A sensitive, type-specific, fluorogenic probe assay for detection of human papillomavirus DNA.

A simple method for the detection of a number of human papillomavirus (HPV) genotypes associated with cervical cancer has been developed. The assay exploits the 5'-->3' exonucleolytic activity of Taq DNA polymerase to increase the signal from fluorescent dyes by releasing them from genotype-specific probes during PCR. The probes are oligonucleotides with a 5' reporter dye (6-carboxyfluorescein), a quencher dye (6-carboxy-tetramethyl-rhodamine), and a phosphate-blocked 3' end.
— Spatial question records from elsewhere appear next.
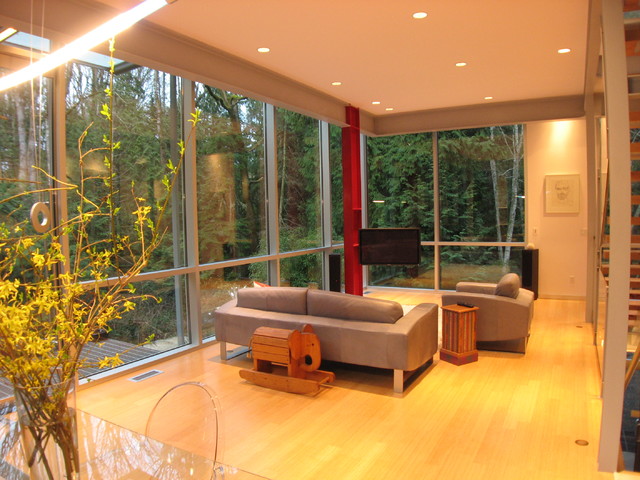
Where is `two seater couch`? two seater couch is located at coordinates (358, 338).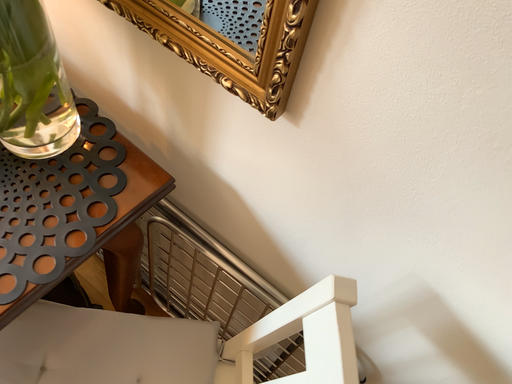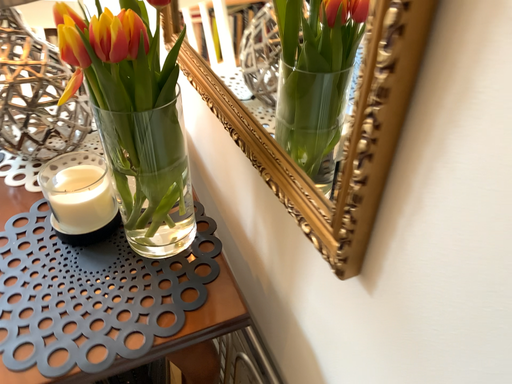
Question: How did the camera likely rotate when shooting the video?

Choices:
 (A) rotated right
 (B) rotated left

Answer: (B)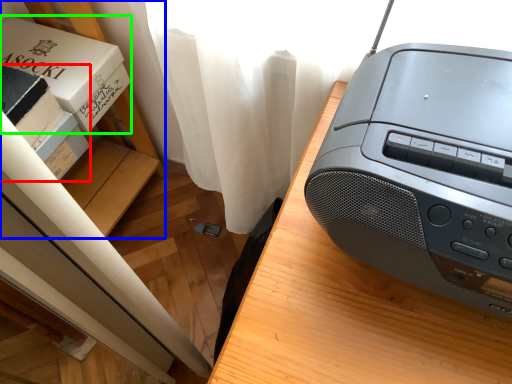
Question: Based on their relative distances, which object is farther from box (highlighted by a red box)? Choose from shelf (highlighted by a blue box) and paperback book (highlighted by a green box).

Choices:
 (A) shelf
 (B) paperback book

Answer: (A)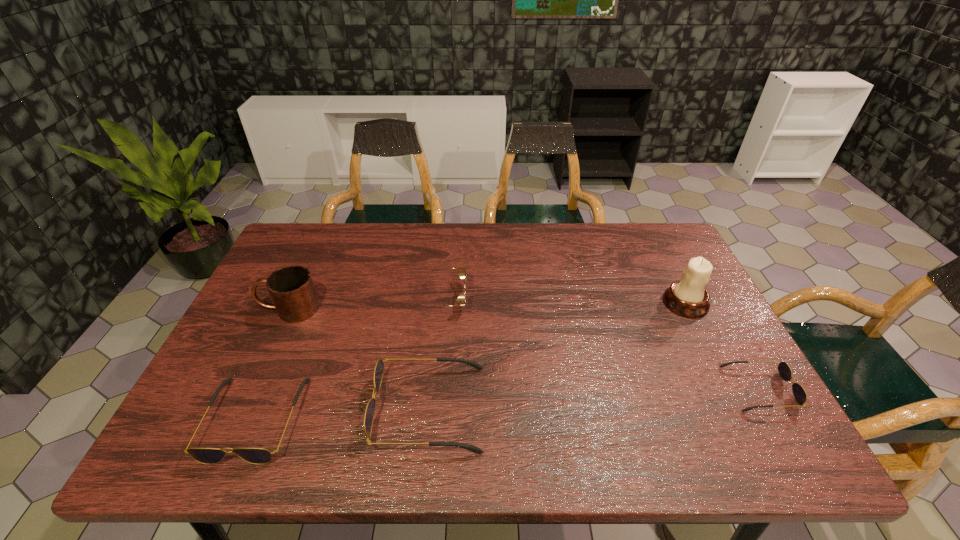
In order to click on the fifth tallest object in this screenshot , I will do (209, 456).

Find the location of `the third tallest sunglasses`. the third tallest sunglasses is located at coordinates (209, 456).

The image size is (960, 540). In order to click on the shortest object in this screenshot , I will do `click(785, 372)`.

Locate an element on the screen. the rightmost sunglasses is located at coordinates (x=785, y=372).

At what (x,y) coordinates should I click in order to perform the action: click on the farthest sunglasses. Please return your answer as a coordinate pair (x, y). The width and height of the screenshot is (960, 540). Looking at the image, I should click on (461, 270).

You are a GUI agent. You are given a task and a screenshot of the screen. Output one action in this format:
    pyautogui.click(x=<x>, y=<y>)
    Task: Click on the mug
    
    Given the screenshot: What is the action you would take?
    pyautogui.click(x=291, y=288)

Where is `the tallest object`? The image size is (960, 540). the tallest object is located at coordinates (687, 297).

You are a GUI agent. You are given a task and a screenshot of the screen. Output one action in this format:
    pyautogui.click(x=<x>, y=<y>)
    Task: Click on the free location located 0.130m on the front lenses of the farthest sunglasses
    The image size is (960, 540).
    Given the screenshot: What is the action you would take?
    pyautogui.click(x=512, y=299)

In the intact probe, the proximity of the reporter and the quencher results in suppression of reporter fluorescence by Förster-type energy transfer (V. T. Förster. Ann. Phys. 2:55-75, 1948). If the probe is bound downstream of either primer during PCR, the 5'-->3' exonucleolytic activity of Taq polymerase degrades it, allowing the reporter to diffuse away from the quencher, which results in an increase in reporter fluorescence. The increased fluorescence is directly related to the amount of target DNA and can be detected with an automated fluorometer. Probes for the L1 region of the cervical-cancer-associated HPV types 16, 18, 31, 33, and 35 were synthesized and the assays were optimized. The most sensitive assay can detect as few as two copies of HPV DNA in human cervical specimens.